§ About this exercise
Would you please copy exactly the line with "iPhone, Safari i" and all lines that follow it in the data below, through the last one?
_ _ _ _ _
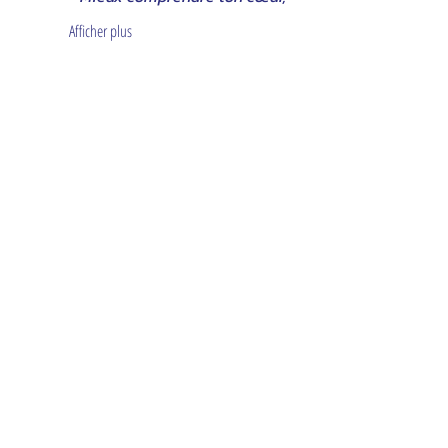
Afficher plus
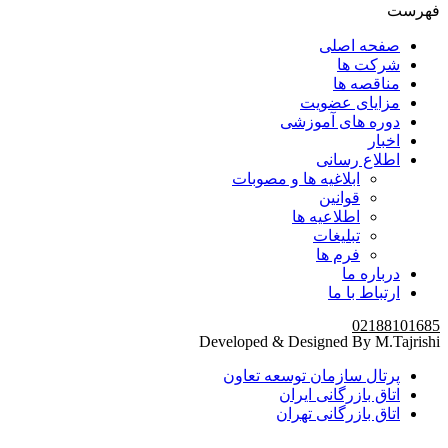
فهرست
صفحه اصلی
شرکت ها
مناقصه ها
مزایای عضویت
دوره های آموزشی
اخبار
اطلاع رسانی
ابلاغیه ها و مصوبات
قوانین
اطلاعیه ها
تبلیغات
فرم ها
درباره ما
ارتباط با ما
02188101685
Developed & Designed By M.Tajrishi
پرتال سازمان توسعه تعاون
اتاق بازرگانی ایران
اتاق بازرگانی تهران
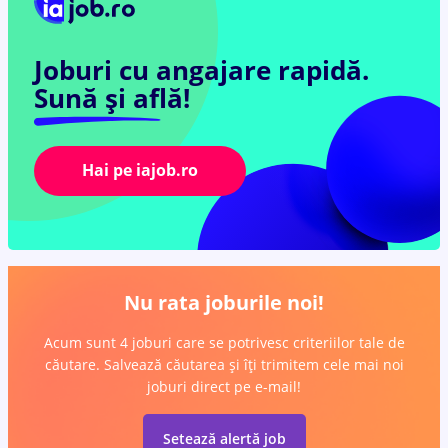
Joburi cu angajare rapidă.
Sună și află!
Hai pe iajob.ro
Nu rata joburile noi!
Acum sunt 4 joburi care se potrivesc criteriilor tale de
căutare. Salvează căutarea și îți trimitem cele mai noi
joburi direct pe e-mail!
Setează alertă job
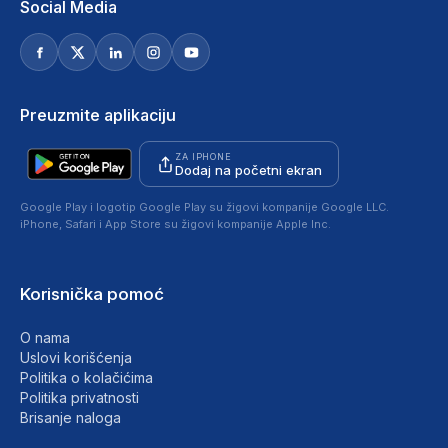
Social Media
Preuzmite aplikaciju
ZA IPHONE
Dodaj na početni ekran
Google Play i logotip Google Play su žigovi kompanije Google LLC.
iPhone, Safari i App Store su žigovi kompanije Apple Inc.
Korisnička pomoć
O nama
Uslovi korišćenja
Politika o kolačićima
Politika privatnosti
Brisanje naloga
_ _ _ _ _
§ Solution below
iPhone, Safari i App Store su žigovi kompanije Apple Inc.
Korisnička pomoć
O nama
Uslovi korišćenja
Politika o kolačićima
Politika privatnosti
Brisanje naloga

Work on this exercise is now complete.